Exascale computers are needed to solve complex problems related to the DOE’s research priorities, which include enhancing renewable energy resources, developing advanced materials and designing experimental facilities. The goal for exascale systems is to perform 1 billion billion calculations in a second. (There are nine zeroes in 1 billion — 1,000,000,000 — and 18 zeroes in 1 billion billion, the number of calculations per second in an exascale system.)
No single processor could ever compute this fast, so researchers depend on parallel computing to partition calculations across multiple processors working together. Such systems require a complex software stack to provide the instructions that direct each of the processors to solve specific parts of large-scale problems.
“Understanding how to tailor applications to exploit massive parallelism and complex hardware resources within and across nodes is a problem that must be solved if we are to harness the power of exascale systems,” said Mellor-Crummey, professor of computer science and electrical and computer engineering.
Energy consumption is a daunting challenge for those designing future generations of supercomputers. To make exascale supercomputers possible, computer scientists are struggling to balance the need for increased computational power against the need for energy efficiency. The DOE created the Exascale Initiative to meet the growing needs for computing power requirements with the aim of deploying capable exascale computing systems by 2023. To this extent, the DOE’s Exascale Computing Project is funding efforts like Mellor-Crummey’s to develop the technologies necessary to make exascale computing possible.

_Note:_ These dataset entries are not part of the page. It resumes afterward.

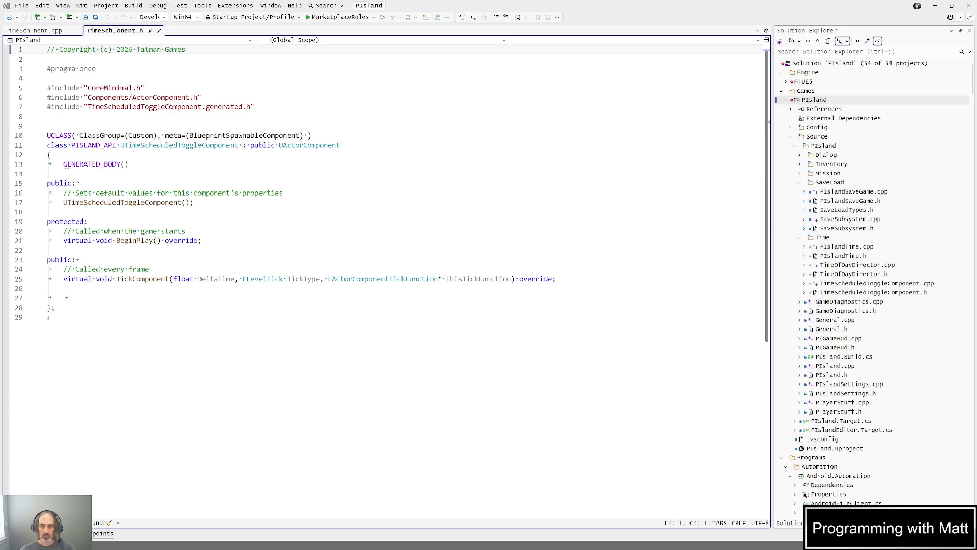
{"action": "left_click", "coordinate": [199, 126]}
{"action": "type", "text": "class UPIslandTime; class ULightComponent;"}
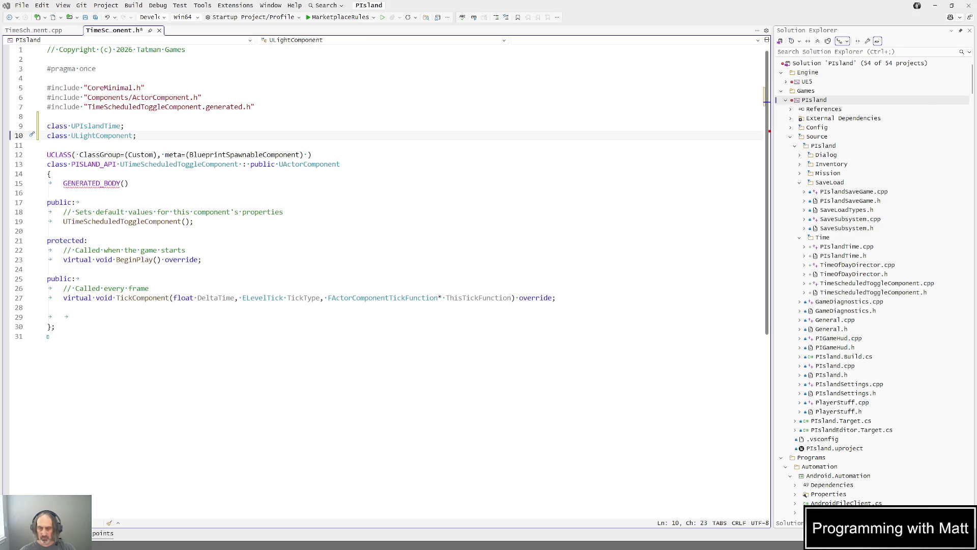
{"action": "mouse_move", "coordinate": [79, 317]}
{"action": "left_mouse_down"}
{"action": "mouse_move", "coordinate": [43, 243]}
{"action": "mouse_move", "coordinate": [45, 183]}
{"action": "left_mouse_up"}
{"action": "type", "text": "GENERATED_BODY()  public:     UPROPERTY(EditAnywhere, BlueprintReadWrite, Category = \"Schedule\")     int32 OnMinute = 20 * 60 + 30; // 20:30      UPROPERTY(EditAnywhere, BlueprintReadWrite, Category = \"Schedule\")     int32 OffMinute = 6 * 60 + 30; // 06:30      // Optional: directly point to a light component to toggle     UPROPERTY(EditAnywhere, BlueprintReadWrite, Category = \"Schedule\")     TObjectPtr<ULightComponent> TargetLight;      // If you want emissive later, you can add material param support then     UPROPERTY(EditAnywhere, BlueprintReadWrite, Category = \"Schedule\")     bool bStartEnabled = false;      virtual void BeginPlay() override;  private:     TObjectPtr<UPIslandTime> TimeSubsystem;      UFUNCTION()     void HandleMinuteChanged(int32 NewMinute);      void ApplyStateForMinute(int32 Minute);     static bool IsInRangeWrap(int32 Value, int32 Start, int32 End);"}
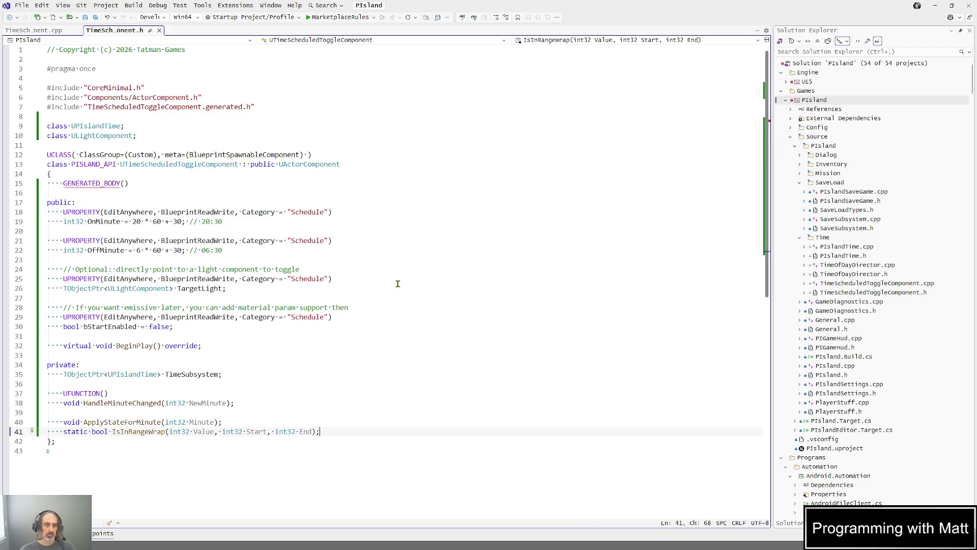
{"action": "left_click", "coordinate": [23, 30]}
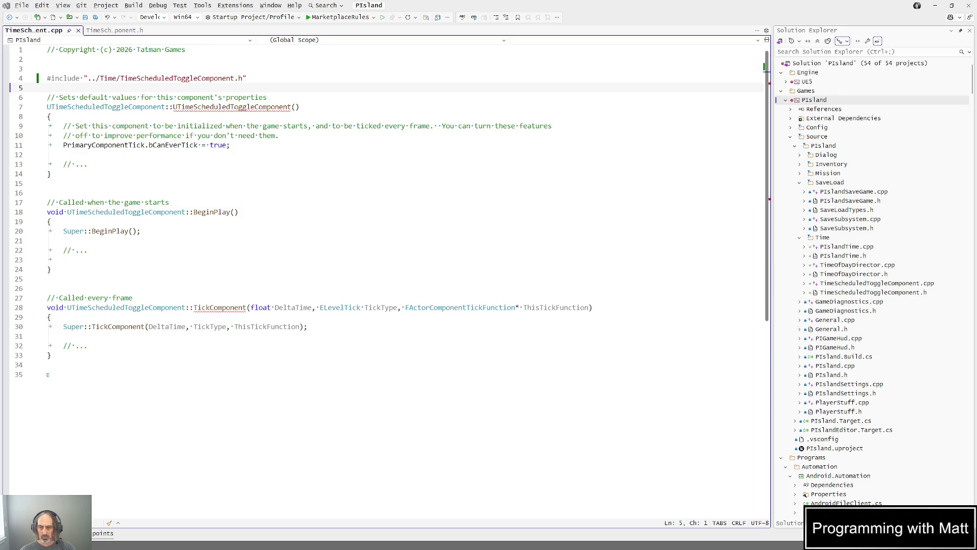
Add PIslandTime.h, GameInstance.h and LightComponent.h includes to TimeScheduledToggleComponent.cpp and save.
{"action": "left_click", "coordinate": [257, 79]}
{"action": "type", "text": "#include \"PIslandTime.h\" #include \"Engine/GameInstance.h\" #include \"Components/LightComponent.h\""}
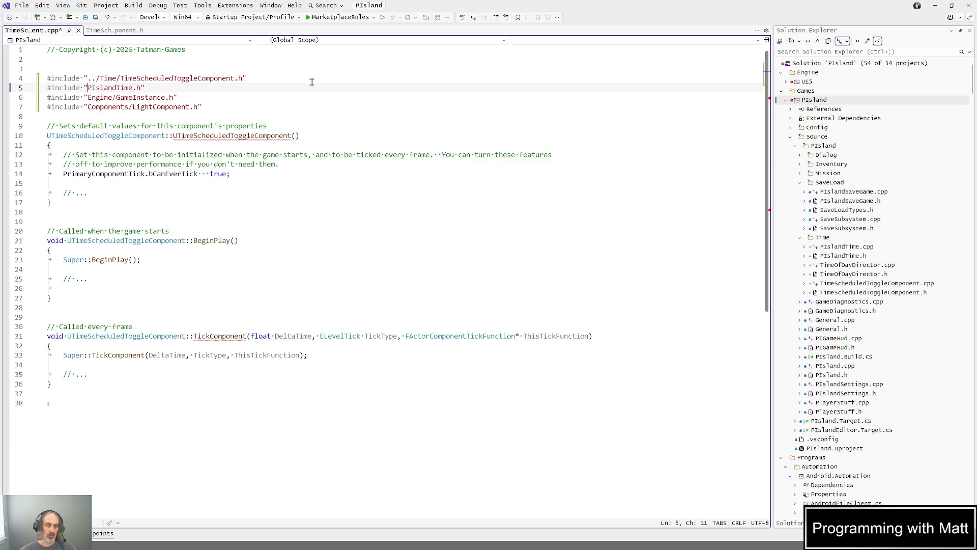
{"action": "double_click", "coordinate": [120, 89]}
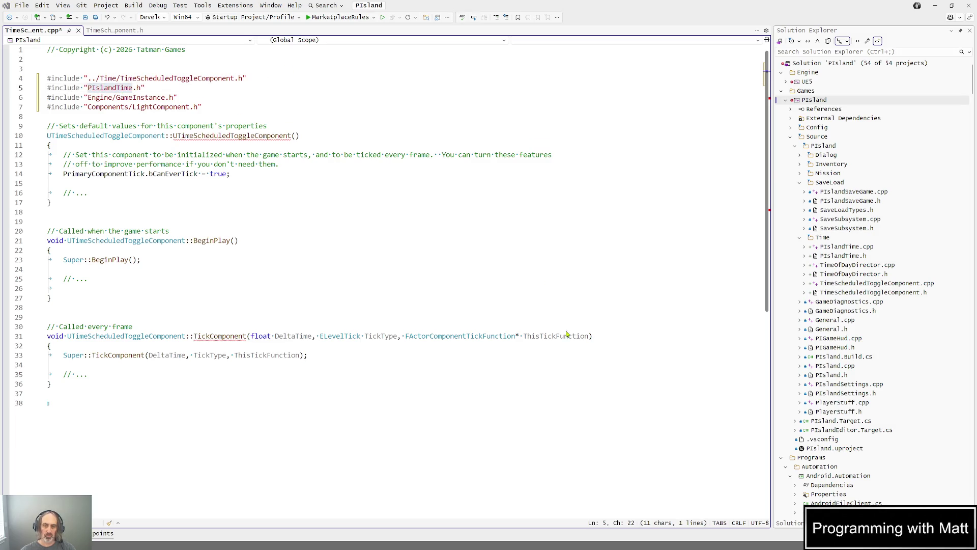
{"action": "key", "text": "Left"}
{"action": "type", "text": "../Time/"}
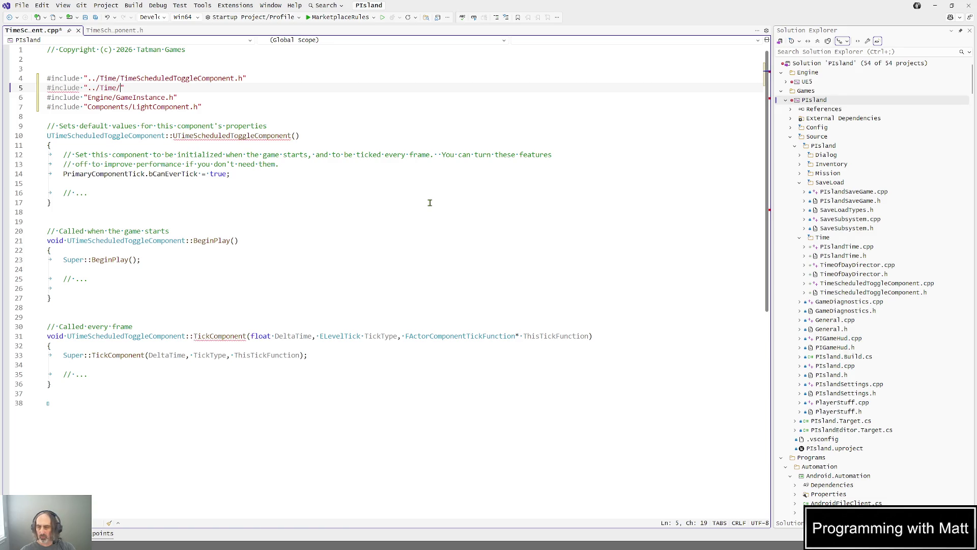
{"action": "type", "text": "PIslandTime.h\""}
{"action": "key", "text": "ctrl+s"}
{"action": "double_click", "coordinate": [145, 89]}
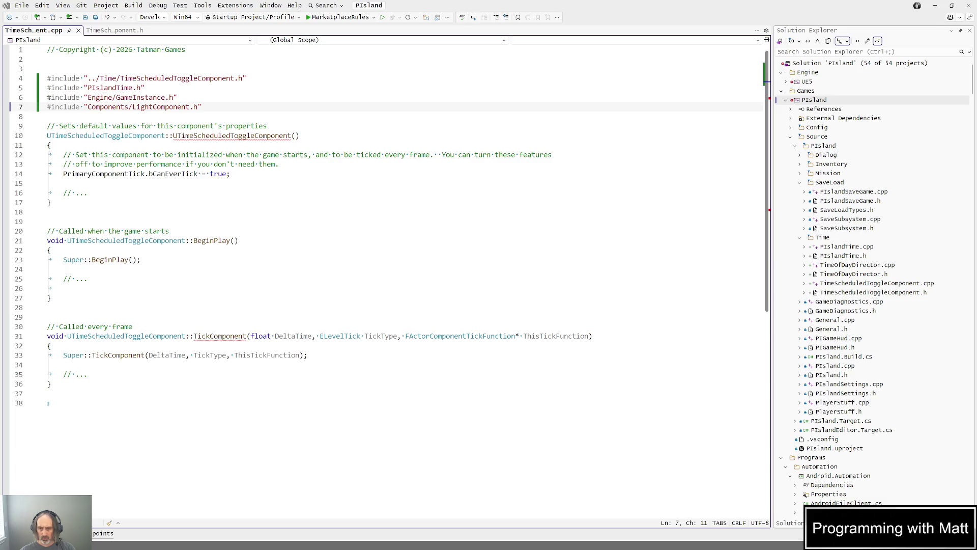
Replace the default function bodies with the light-schedule implementation and build, getting 8 errors.
{"action": "mouse_move", "coordinate": [48, 403]}
{"action": "left_mouse_down"}
{"action": "mouse_move", "coordinate": [48, 213]}
{"action": "mouse_move", "coordinate": [35, 118]}
{"action": "mouse_move", "coordinate": [51, 132]}
{"action": "left_mouse_up"}
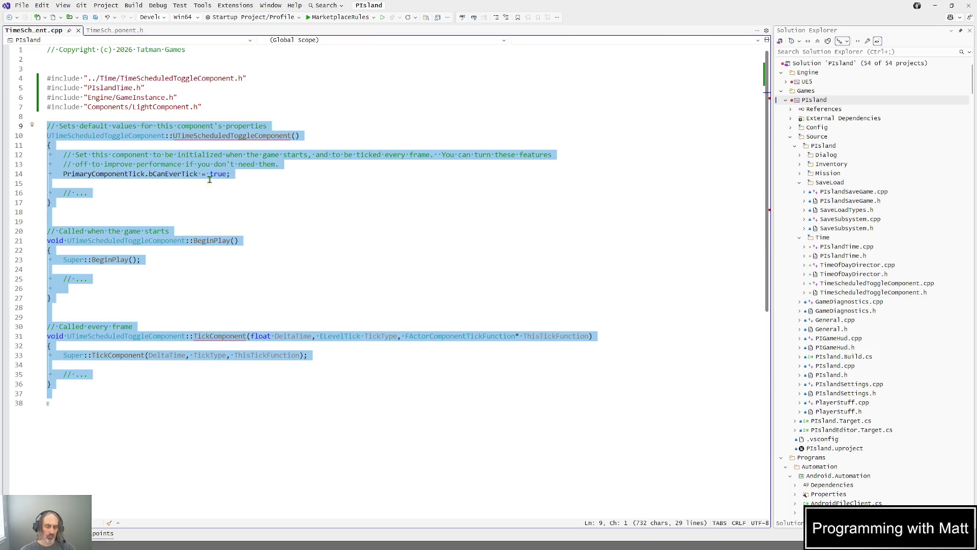
{"action": "key", "text": "ctrl+v"}
{"action": "key", "text": "ctrl+Home"}
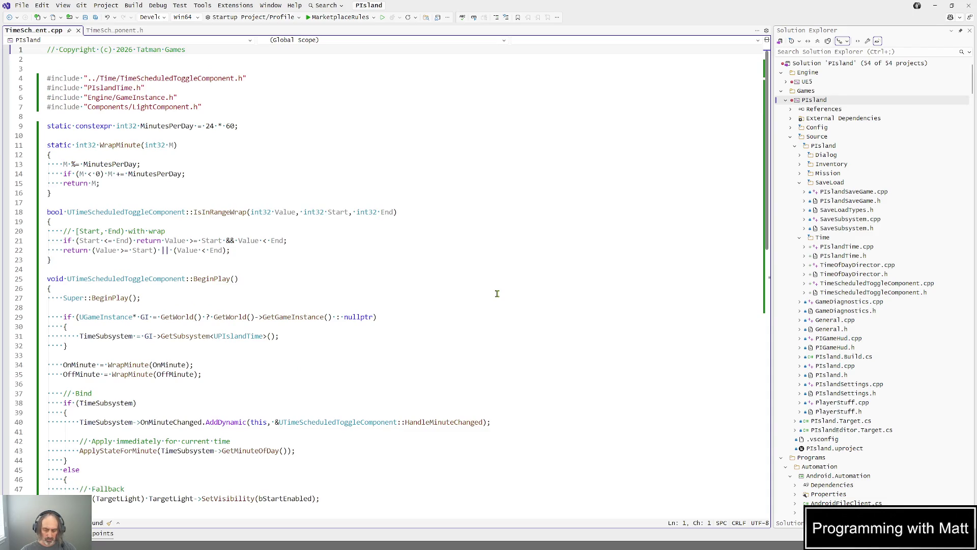
{"action": "key", "text": "ctrl+shift+b"}
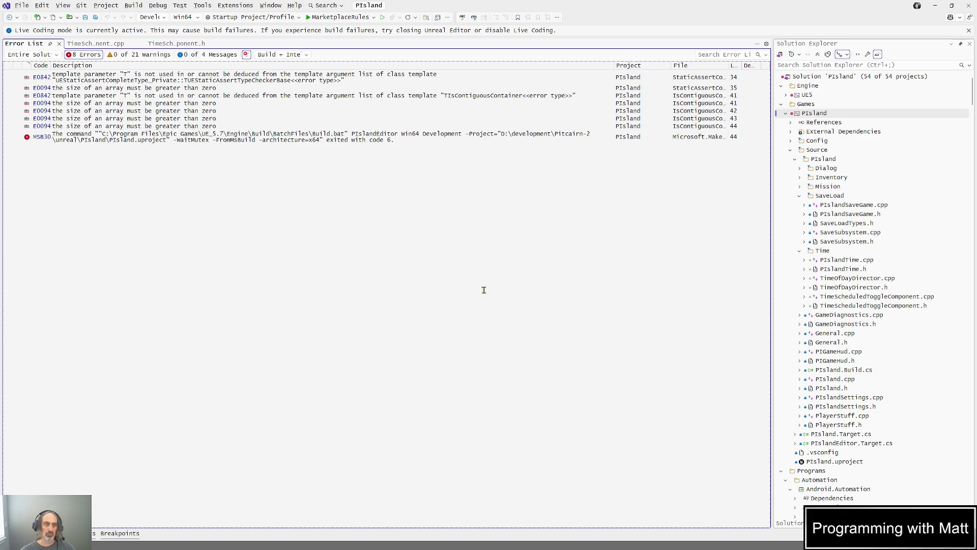
Close the Error List and review the WrapMinute function and its return line.
{"action": "left_click", "coordinate": [59, 44]}
{"action": "left_click", "coordinate": [246, 168]}
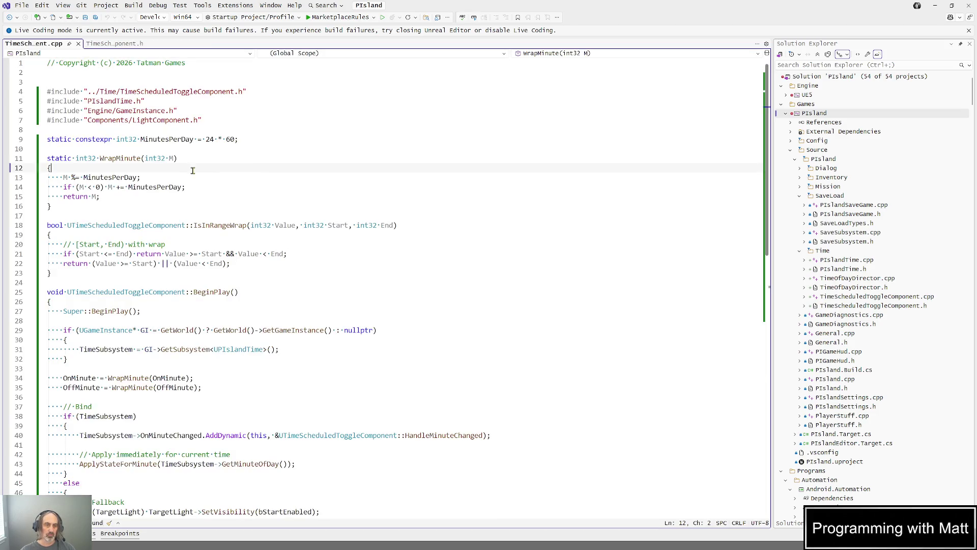
{"action": "scroll", "coordinate": [246, 167], "scroll_direction": "down", "scroll_amount": 6}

Mellor-Crummey said his group’s work as part of the exascale computing initiative is focused on extending Rice University’s HPCToolkit software, which is used to analyze application performance around the world on systems ranging from desktops to supercomputers.
“Today, HPCToolkit is used to pinpoint performance and scalability bottlenecks in a diverse set of open science and national security applications,” Mellor-Crummey said. “Our proposal seeks to enhance HPCToolkit to meet the needs of developers working at all levels of the software stack on emerging and future extreme-scale systems.”
Mellor-Crummey and his collaborators at the University of Wisconsin-Madison plan to use the $2 million DOE award to develop a new generation of tools that can cope with the growing complexity of architectures used for extreme-scale computing as well as dramatic changes to the software stack.
“Providing insights into the behaviors of these emerging components will require integration of performance-monitoring interfaces to support observation and interpretation,” he said.
Meeting the goal of a thousandfold increase in processing power (from the current petascale to projected exascale) can be accomplished only by changing approaches to both hardware and software. Mellor-Crummey said, “The extreme parallelism of exascale systems both within and across nodes will require redesign of tool capabilities for monitoring, data collection, data analysis and presentation. Preparing tools for exascale must begin immediately; otherwise, tools will never be able to manage the complexity and scale of the hardware and software of next-generation systems.”